I rolled into my regularly-scheduled therapy appointment in pajamas and a blanket-like poncho because I had too much else going on to get dressed, and I get to go to therapy in pajamas if I want to. I did want to, and I have a pile of laundry to do before I can leave the house in any semblance of real clothing. I talked about what had happened and what I wanted moving forward, and she was supportive of how I view myself and how I want to navigate what feels like near-constant triggers. My resting heart rate is pretty clear that I have a lot of anxiety right now. It was a really helpful session, because, again, it was about repairing the damage that I have, not trying to push this on to someone else to fix. No one else can fix this.

But someone else can and did talk to me for a long time on the phone, which was reassuring in itself, and brought sexy back to this situation with a “yes ma’am” that just about melted my panties off.

You know how warm fuzzy it is for someone you like to pay attention and remember the things you like and respond to?

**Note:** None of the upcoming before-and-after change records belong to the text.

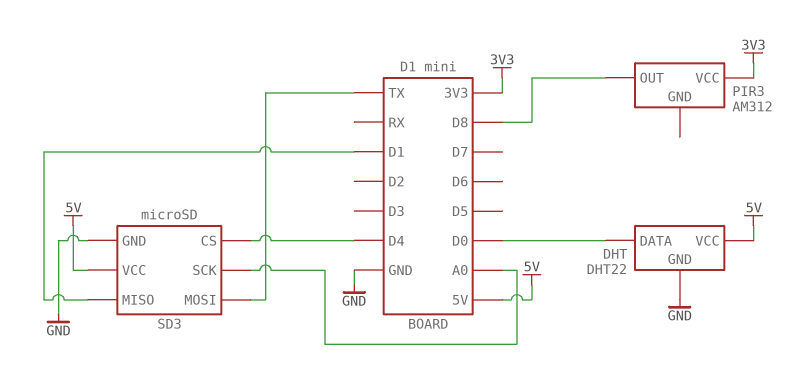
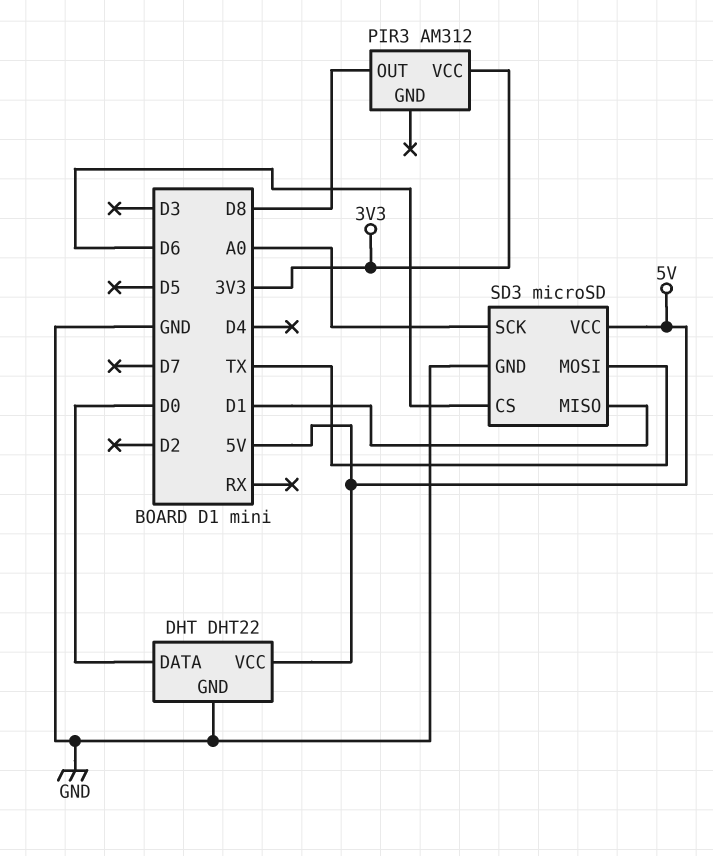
SD3 pin CS: D4 -> D6

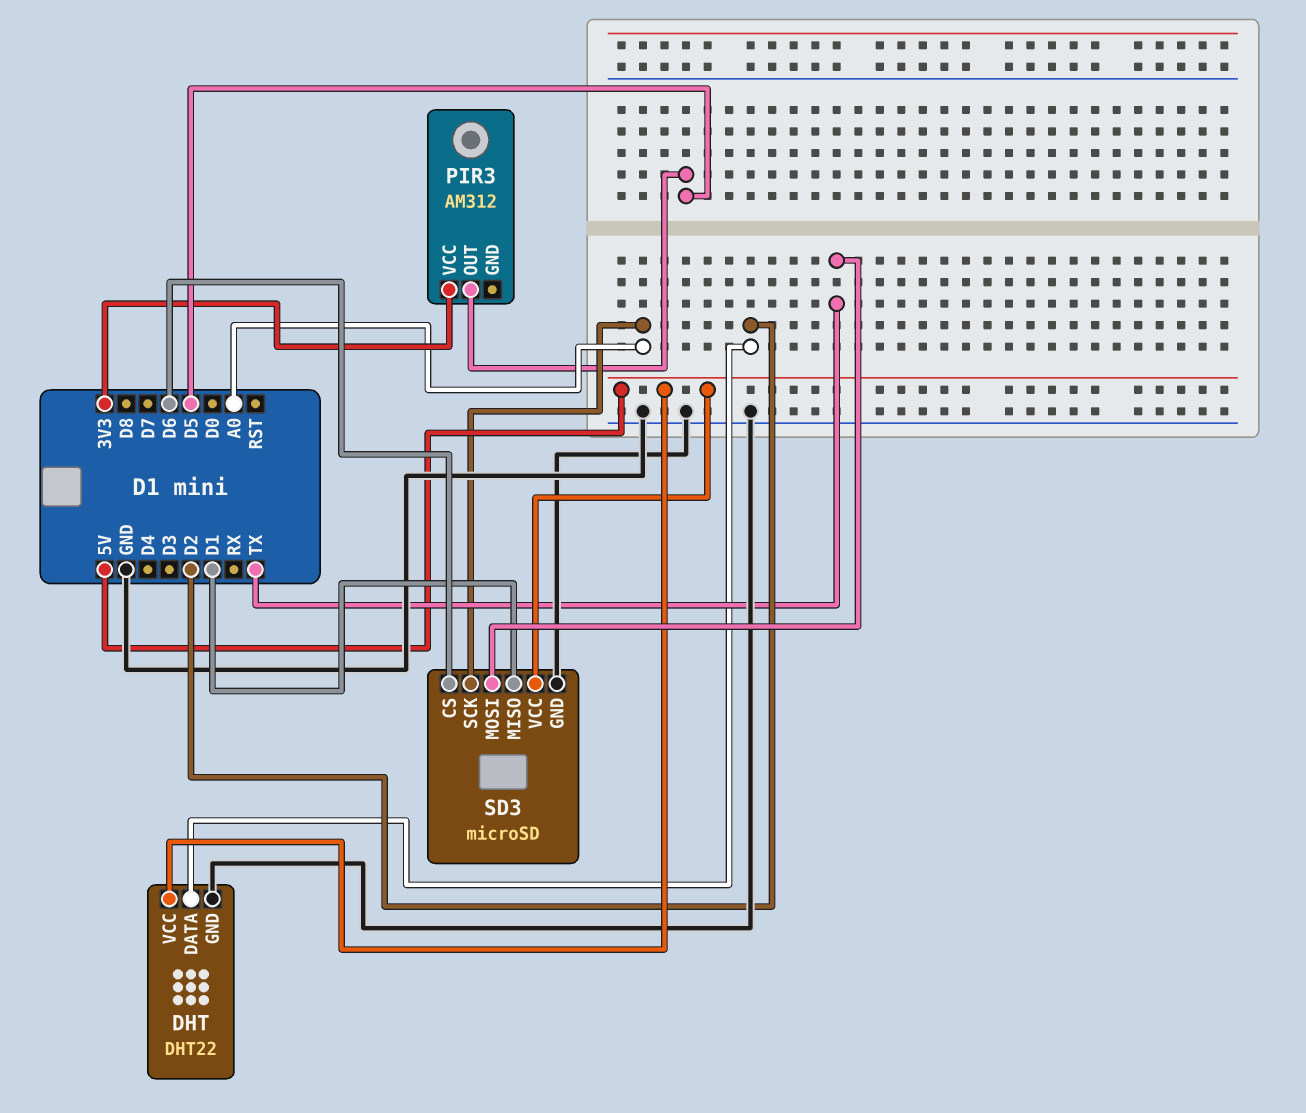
DHT pin DATA: D0 -> D2
PIR3 pin OUT: D8 -> D5

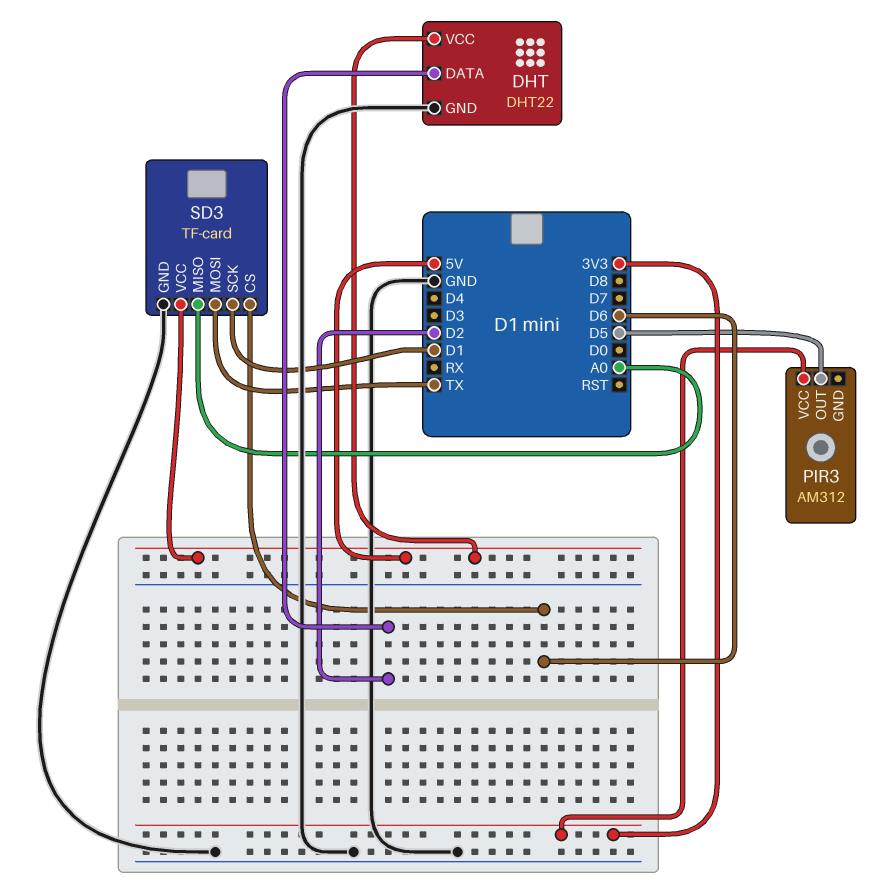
SD3: microSD -> TF-card
SD3 pin MISO: D1 -> A0
SD3 pin SCK: A0 -> D1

After working about 8 hours side-hustling, half of it in the rain and cold, I got a recording of “Yes ma’am” in response to something I asked for, and now I can listen to that sexy sound bite any time I want…

When Not Being A Priority Is a Trigger

I’ve paid so much for what someone else broke.

I want to vomit. 

There is just no way to understand what I live with. At least that’s my assumption. Because after sharing blogs, sharing books, talking about my experience, trying to share what goes on in my head and trying to develop a way of talking about what happens in my brain in a clear and specific way… “I am engaged with old school friends. Probably best to say goodnight.” was like being shoved off a cliff. 

Hello, familiar pit of mental hell. 

And no amount of him saying, “I’m not very good at communicating over the phone.” can repair the neuron paths in my brain that immediately take me to the worst moments of my existence when they get hit with the news that I’m just not important enough to be a priority. 

Ever felt your soul scream? You can’t hear it, thankfully. I don’t think I could survive hearing it. Feeling it is painful enough. And it happens for me when someone safe becomes a threat because my injured brain reads threat. I’m in fight mode right now and am desperate to survive. I’m also desperate to rein in the fight, because I’m about to destroy things… mainly the him that just became a threat. 

I’ve worked so hard to repair the damage so that this wouldn’t happen. I’ve paid so much for what someone else broke. And now, because of a trigger I forgot I have, my soul is screaming in pain in between waves of nausea. 

The only thing I have to hold onto is that I didn’t break before, and this might be the worst trigger I’ve had in a long time, but I was able to manage two of them, so I might be able to handle this one too.